• Your goal: Restate the records that follow word for word. Omit the images.

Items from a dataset

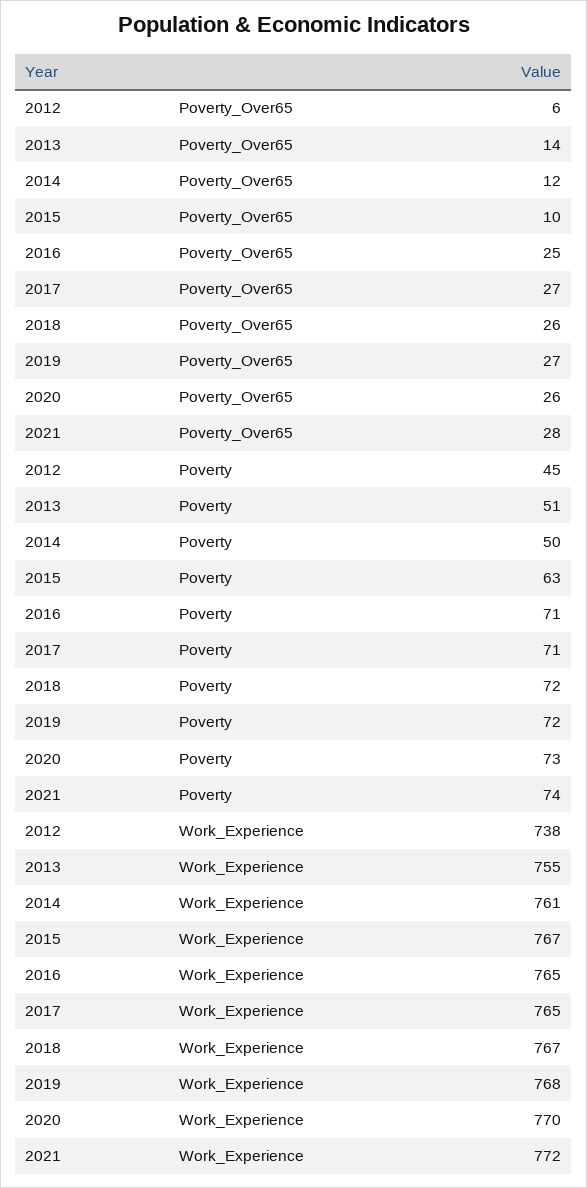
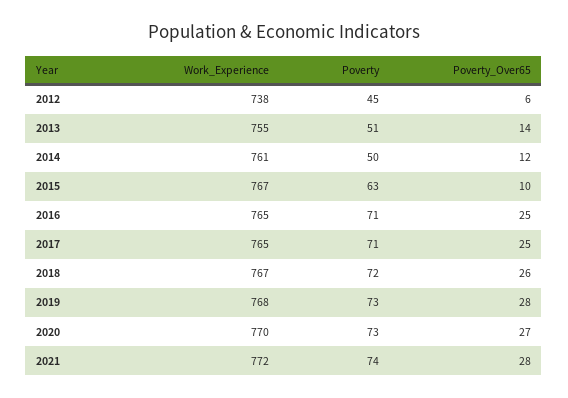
  {
    "2012": {
      "Poverty_Over65": 6,
      "Poverty": 45,
      "Work_Experience": 738
    },
    "2013": {
      "Poverty_Over65": 14,
      "Poverty": 51,
      "Work_Experience": 755
    },
    "2014": {
      "Poverty_Over65": 12,
      "Poverty": 50,
      "Work_Experience": 761
    },
    "2015": {
      "Poverty_Over65": 10,
      "Poverty": 63,
      "Work_Experience": 767
    },
    "2016": {
      "Poverty_Over65": 25,
      "Poverty": 71,
      "Work_Experience": 765
    },
    "2017": {
-     "Poverty_Over65": 27,
+     "Poverty_Over65": 25,
      "Poverty": 71,
      "Work_Experience": 765
    },
    "2018": {
      "Poverty_Over65": 26,
      "Poverty": 72,
      "Work_Experience": 767
    },
    "2019": {
-     "Poverty_Over65": 27,
+     "Poverty_Over65": 28,
-     "Poverty": 72,
+     "Poverty": 73,
      "Work_Experience": 768
    },
    "2020": {
-     "Poverty_Over65": 26,
+     "Poverty_Over65": 27,
      "Poverty": 73,
      "Work_Experience": 770
    },
    "2021": {
      "Poverty_Over65": 28,
      "Poverty": 74,
      "Work_Experience": 772
    }
  }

• Problem solution:
  {
    "2012": {
      "Poverty_Over65": 6,
      "Poverty": 45,
      "Work_Experience": 738
    },
    "2013": {
      "Poverty_Over65": 14,
      "Poverty": 51,
      "Work_Experience": 755
    },
    "2014": {
      "Poverty_Over65": 12,
      "Poverty": 50,
      "Work_Experience": 761
    },
    "2015": {
      "Poverty_Over65": 10,
      "Poverty": 63,
      "Work_Experience": 767
    },
    "2016": {
      "Poverty_Over65": 25,
      "Poverty": 71,
      "Work_Experience": 765
    },
    "2017": {
-     "Poverty_Over65": 27,
+     "Poverty_Over65": 25,
      "Poverty": 71,
      "Work_Experience": 765
    },
    "2018": {
      "Poverty_Over65": 26,
      "Poverty": 72,
      "Work_Experience": 767
    },
    "2019": {
-     "Poverty_Over65": 27,
+     "Poverty_Over65": 28,
-     "Poverty": 72,
+     "Poverty": 73,
      "Work_Experience": 768
    },
    "2020": {
-     "Poverty_Over65": 26,
+     "Poverty_Over65": 27,
      "Poverty": 73,
      "Work_Experience": 770
    },
    "2021": {
      "Poverty_Over65": 28,
      "Poverty": 74,
      "Work_Experience": 772
    }
  }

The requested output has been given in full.